EXCERPT TO READ.
-*-

Re: #define and (brackets)

From:

"Igor Tandetnik" <itandetnik@mvps.org>

Newsgroups:

microsoft.public.vc.language

Date:

Sat, 29 Nov 2008 16:40:13 -0500

Message-ID:

<#tUITsmUJHA.4996@TK2MSFTNGP02.phx.gbl>

"Alan Carre" <alan@twilightgames.com> wrote in message
news:%23yHUBwjUJHA.6060@TK2MSFTNGP06.phx.gbl

"Alexander Grigoriev" <alegr@earthlink.net> wrote in message
news:uHhY05iUJHA.5244@TK2MSFTNGP04.phx.gbl...

"Alan Carre" <alan@twilightgames.com> wrote in message news:%>>>
"Igor Tandetnik" <itandetnik@mvps.org> wrote in message

news:%23$3ZwcXUJHA.6092@TK2MSFTNGP04.phx.gbl...

In what way do you believe they are treated differently?

NUM was already 2 tokens:

"-", "10"

Nah. Doubtful.

And yet it is the case.

It was ["-10"], a literal constant according to all experiments

Let's accept this, for the sake of argument. This makes your belief that
the compiler could go from ["-", "-10"] to ["--", "10"] even more
puzzling. It would require the compiler to break up an already
established token. Why do you think it is a reasonable, or desirable,
thing for a compiler to do?

-*-

ACTIVITIES.
1. In the newsgroup reply about #define and brackets, which newsgroup was the message posted to?
2. Continue the newsgroup reply about #define and brackets, starting after its final sentence.

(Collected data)

-*-

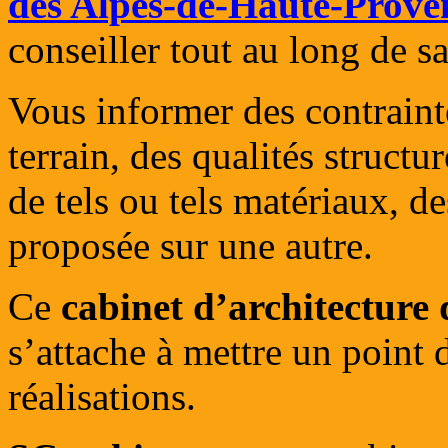
des Alpes-de-Haute-Prove
conseiller tout au long de s
Vous informer des contraint
terrain, des qualités struct
de tels ou tels matériaux, d
proposée sur une autre.
Ce
cabinet d’architecture
s’attache à mettre un point 
réalisations.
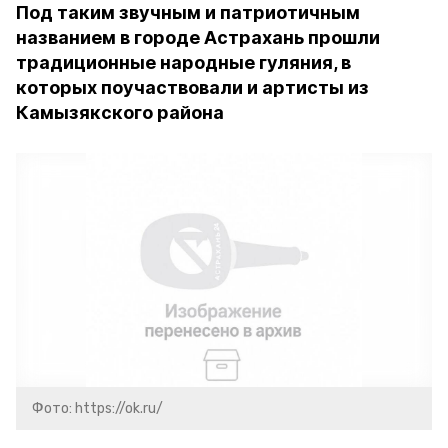
Под таким звучным и патриотичным
названием в городе Астрахань прошли
традиционные народные гуляния, в
которых поучаствовали и артисты из
Камызякского района
Фото: https://ok.ru/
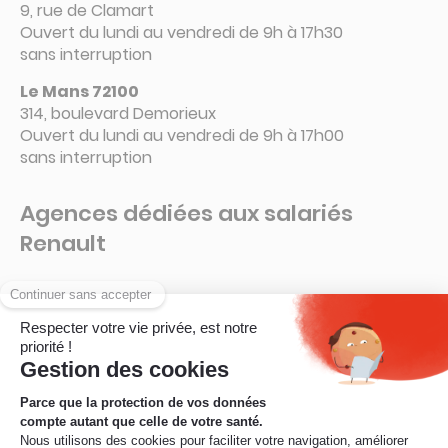
9, rue de Clamart
Ouvert du lundi au vendredi de 9h à 17h30
sans interruption
Le Mans 72100
314, boulevard Demorieux
Ouvert du lundi au vendredi de 9h à 17h00
sans interruption
Agences dédiées aux salariés
Renault
Guyancourt – 78280
La Ruche – Connecteur 6 A
Ouvert de 8h à 16h15
sans interruption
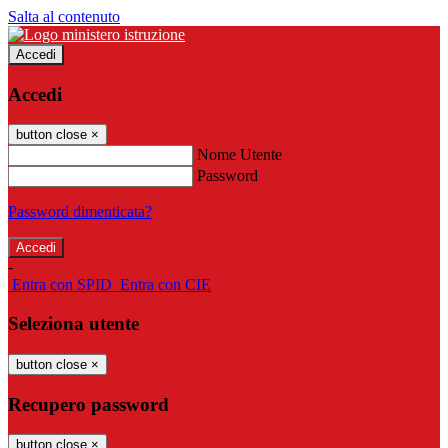
Salta al contenuto
Accedi
Accedi
button close
×
Nome Utente
Password
Password dimenticata?
-
Entra con SPID
Entra con CIE
Seleziona utente
button close
×
Recupero password
button close
×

-*-

ANSWERS GIVEN.
1. microsoft.public.vc.language

2.
If, as you claim, "--" (quoteless) is considered to be ONE token (as
with "-" (quoteless)), then how would the preprocessor interpret this
one:
EXPRESSION: "---" (quoteless)

As ["--", "-"], according to the so-called maximum munge rule:

2.4p3 If the input stream has been parsed into preprocessing tokens up
to a given character, the next preprocessing token is the longest
sequence of characters that could constitute a preprocessing token, even
if that would cause further lexical analysis to fail.

Is it the negation of the decrement? Or the decrement of the
negation, or the negation of the negation of the negation?

The tokenizer is not concerned with whether the sequence of tokens it
produces is a meaningful C++ construct (nor is the preprocessor).
However, I can give you an example where --- appears in a valid program:

int x = 0;
int y = x---1;

The last statement is equivalent to

int y = (x--) - 1;

I'll leave it as an exercise for the reader to figure out how the
following two programs work:

int main() {
  int x = 0;
  return ------x; // any even number of dashes.
}

struct S {
  int& operator-() {
    static int x = 0;
    return x;
  }
};

int main() {
  S s;
  return -----s; // any odd number of dashes.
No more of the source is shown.